# Hess's Law

Question states, "Construct a suitable cycle and apply Hess’s law to calculate the enthalpy of formation of butane (C4H10) using the following data:

Enthalpy of combustion of butane = - 2877.1 kJmol-1
Enthalpy of combustion of graphite = - 393.5 kJmol-1
Enthalpy of combustion of hydrogen = - 285.9 kJmol-1 "

Ok, could someone solve this, step-by-step for me please. Rep to the most helpful person, thanks!
Jalapeno
Question states, "Construct a suitable cycle and apply Hess’s law to calculate the enthalpy of formation of butane (C4H10) using the following data:

Enthalpy of combustion of butane = - 2877.1 kJmol-1
Enthalpy of combustion of graphite = - 393.5 kJmol-1
Enthalpy of combustion of hydrogen = - 285.9 kJmol-1 "
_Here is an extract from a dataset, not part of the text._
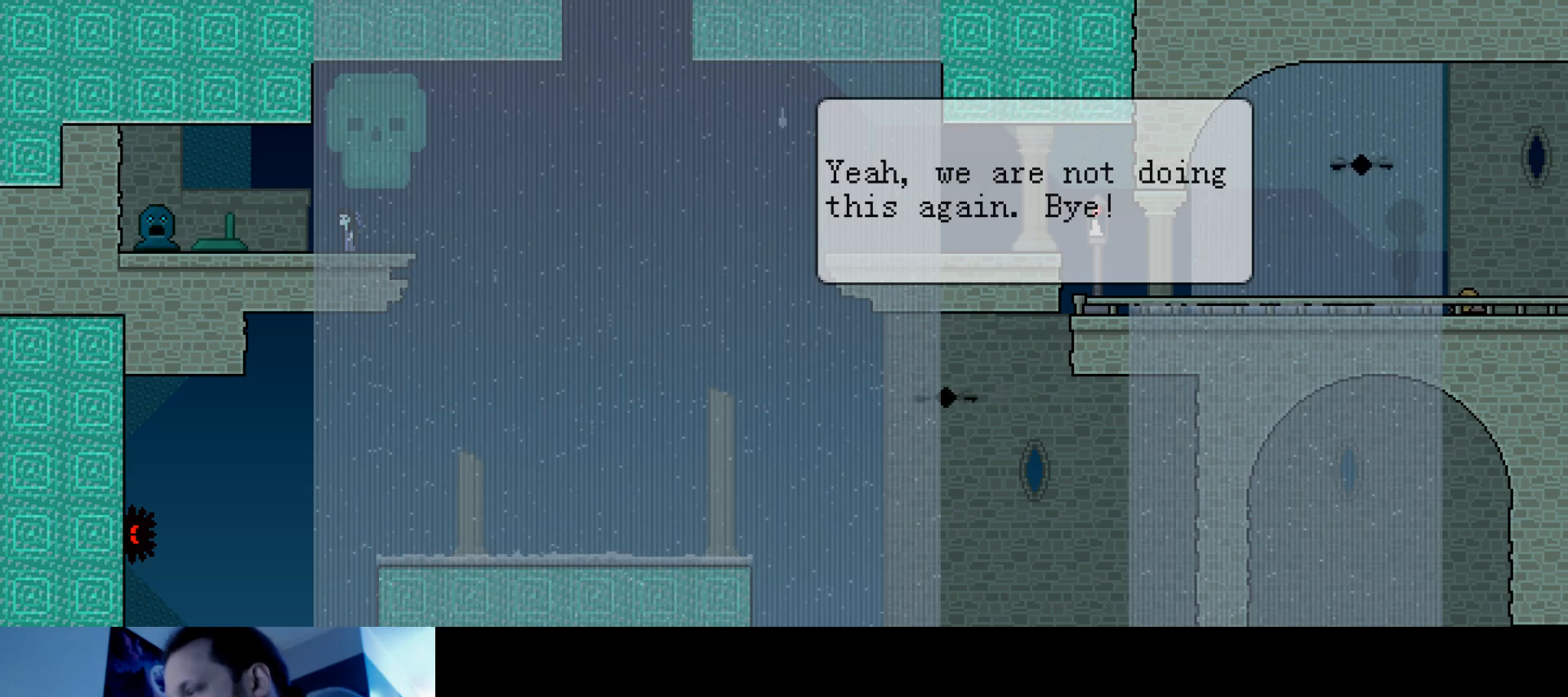
{"keys": [], "events": []}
Ok, could someone solve this, step-by-step for me please. Rep to the most helpful person, thanks!

i did chemistry but i cant remember, but my main point is your rep isnt worth anything. you need at least 100 points to give 1 point of rep so anyone that helps you will just be doing it out of helpfulness.
olliemccowan
i did chemistry but i cant remember, but my main point is your rep isnt worth anything. you need at least 100 points to give 1 point of rep so anyone that helps you will just be doing it out of helpfulness.
Psh, points!? A rep from me, regardless of the point effect, is something to be valued!
Any help would be greatly appreiciated!!
hess' law states that overall enthalpy change in a reaction is the sum of the reaction enthalpies of each step of the reaction.
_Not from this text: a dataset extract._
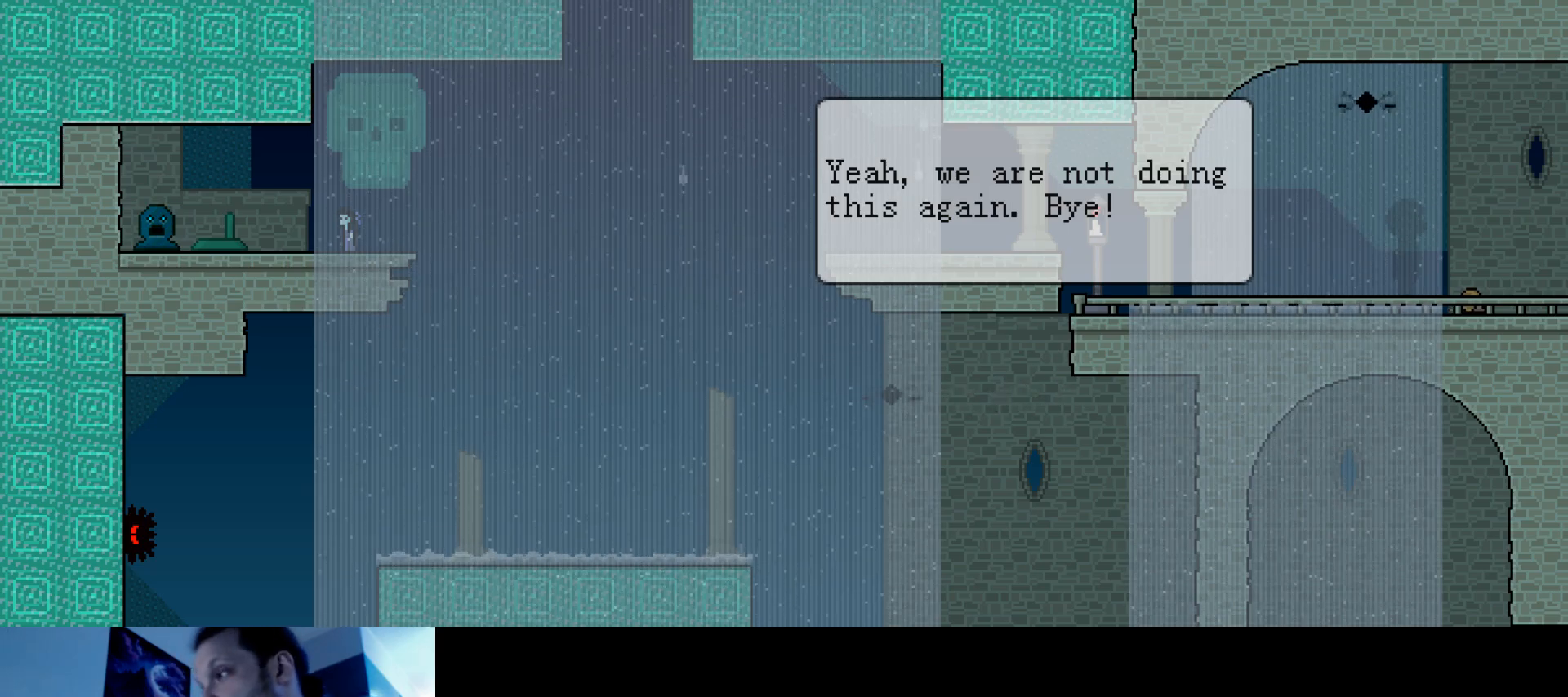
{"keys": [], "events": []}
Target equation: 4C(s) + 5H2 (g) = C4H10

Data equations for enthalpy of combustion:
1) C(s) + O2(g) = CO2 (g) -393.5 x 4
2) H2(g) + ½O2(g) = H2O(l) -285.9 x5
3) 2CO2(g) + 3H2O(l) = 13/2O2 (g) + C4H10 - 2877.1 reverse

To get target equation multiply data equation 1 by 4; multiply equation 2 by 5; and reverse equation 3

Answer: 4(-393.5) + 5(-285.9) + 2877.1 = ............ (work it out urself)

all values in kj/mol

makes sense?
_jennifer_
hess' law states that overall enthalpy change in a reaction is the sum of the reaction enthalpies of each step of the reaction.

Target equation: 4C(s) + 5H2 (g) = C4H10

Data equations for enthalpy of combustion:
1) C(s) + O2(g) = CO2 (g) -393.5 x 4
2) H2(g) + ½O2(g) = H2O(l) -285.9 x5
3) 2CO2(g) + 3H2O(l) = 13/2O2 (g) + C4H10 - 2877.1 reverse

To get target equation multiply data equation 1 by 4; multiply equation 2 by 5; and reverse equation 3

Answer: 4(-393.5) + 5(-285.9) + 2877.1 = ............ (work it out urself)

all values in kj/mol

makes sense?
Crystal. Thankyou so much! You very helpful person! Rep for you.
One thing, isn't the H2O going to be vapour? So gas?